### Предоставленный текст
Я быстро обернулся в направлении его взгляда. Меня бы не удивило, если бы сквозь стену прошел призрак основателя университета. Однако это был не призрак, но обыкновенный коричневый шкаф в углу комнаты. Профессор повторил вопрос:
— Что это?
— Шкаф, — сказал я.
— Правильно, — произнес профессор философии с облегчением. Я знал, что такое шкаф. Но тут последовал главный вопрос: — Что такое этот шкаф?
Вы знаете, что такое шкаф? Прежде я никогда не думал об этом. Я пользовался шкафом для хранения одежды, но это все, для чего он мне служил. Мне не приходило в голову использовать его как-то иначе.
— Итак! — повторил вопрос профессор, теряя терпение. — Что такое этот шкаф?
В нем чувствовалось раздражение — мне нужно было дать какой-то ответ.
— Коричневый, — сказал я.
— Что еще? — продолжил он. — Вы заметили в нем что-нибудь еще?
— Квадратный, то есть кубический, — промолвил я.
— Что еще?
— Деревянный, — предположил я.
Он фыркнул.
— Боже мой! — воскликнул он раздраженно. — Шкаф еще занимает пространство!
Я смотрел на него, не понимая. Он разразился хохотом, который звучал все громче и громче. Вынул из кармана платок, протер глаза, вынул карандаш и перечеркнул все свои записи.
— Ох эта политическая экономия, — сказал он более дружелюбно. — Что вы знаете о философии реально?
Я знал немного, назвал Локка и Гоббса, привел две-три цитаты из своей диссертации.
— Достаточно, благодарю вас.
Несколько подавленный, я побрел домой, весьма неуверенный в положительном исходе экзамена. Неужели профессор философии разрушит в решающий момент все мои планы? Неужели скажет, что человек, не знающий элементарных принципов, не может претендовать на степень доктора философии?
Неопределенность длилась два дня. Затем прибыл почтальон с письмом из университета.
Мне присудили степень доктора философии.
В этот раз я не совершил такой ошибки, как посылка отцу хвастливой телеграммы. Упаковал свои вещи, отправил их в Берлин и последовал за ними через несколько дней.
Всю зиму я жил с родителями и посещал институт Шмоллера, где продолжал изучение политической экономии, по вечерам ходил в драматический театр или оперетту.
К этому времени мы действительно достигли рубежа веков. Старый век приблизился к концу, новый стоял на пороге. К этому времени я уже привык считать Берлин своим домом. Берлин не кичился богатством, не обладал исключительностью Гамбурга. Город был удобным, остроумным, блестящим, озорным — и человечным. Терпимость, проявленная королем Пруссии, придала городу своеобразный характер. Злые языки иногда утверждали, что Берлин фактически был не немецким городом, но колонией иностранцев — французских гугенотов, голландских ремонстрантов, восточных евреев, польских заговорщиков и итальянских карбонариев.

### Ваше задание
Подхватите рассказ об экзамене у профессора философии и о Берлине на рубеже веков и продолжите его сразу после последнего предложения.

### Исходные данные
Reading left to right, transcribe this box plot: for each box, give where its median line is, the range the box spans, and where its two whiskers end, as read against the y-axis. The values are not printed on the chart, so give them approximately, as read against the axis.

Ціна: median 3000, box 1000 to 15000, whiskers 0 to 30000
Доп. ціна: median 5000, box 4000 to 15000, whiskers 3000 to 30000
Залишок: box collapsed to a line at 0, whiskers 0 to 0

### Результат задания
Во всяком случае, никого не спрашивали, является ли он берлинцем по рождению. Если он находился в Берлине, значит, он берлинец.
В канун Нового, 1900 года мы сидели на вилле в Шлахтензее, попивая горячий пунш, приготовленный отцом. Сидели так, как бывало в прежние времена, и все же многое изменилось.
— Допивайте напитки, чтобы я снова мог наполнить бокалы, — сказал отец. — Через двадцать минут наступит 1900 год…
— Боже мой! — воскликнула мама и поставила бокал на стол. — Тысяча девятисотый! Помнишь, Вилли, как мы поженились? Это было двадцать семь лет назад! Сколько пережито с тех пор…
Я перевел на нее взгляд. Ее волосы поседели. Это произошло за двадцать семь лет непрерывного труда ради семьи. Она мыла полы и стирала белье, готовила еду и воспитывала детей. При этом она всегда заботилась о будущем своих четырех сыновей.
Отец думал, должно быть, о том же. Он вынул сигару изо рта, взглянул на мать, прочистил горло, поместил сигару на прежнее место и стал наполнять бокалы. Закончив, он вынул изо рта сигару во второй раз и сделал то, что делал очень редко. С того вечера, когда он вернулся домой с известием о найденной работе в компании Eguitable Life Insurance, он никогда больше не целовал маму в присутствии детей. Теперь он наклонился, поцеловал и погладил ее руку.
— Да, мать, — сказал он, — двадцать семь лет. И теперь у нас взрослые сыновья. Один — врач, другой — философ. Мы не думали, что это станет возможным…
Олаф и Вильгельм смотрели широко раскрытыми глазами.
Снаружи вдруг прозвучал грохот артиллерийского салюта. Откуда-то послышался бой часов. Зазвенели колокола, перекликались друг с другом люди на аллее, протянувшейся в сосновом бору. Мы подняли бокалы и молча выпили друг за друга.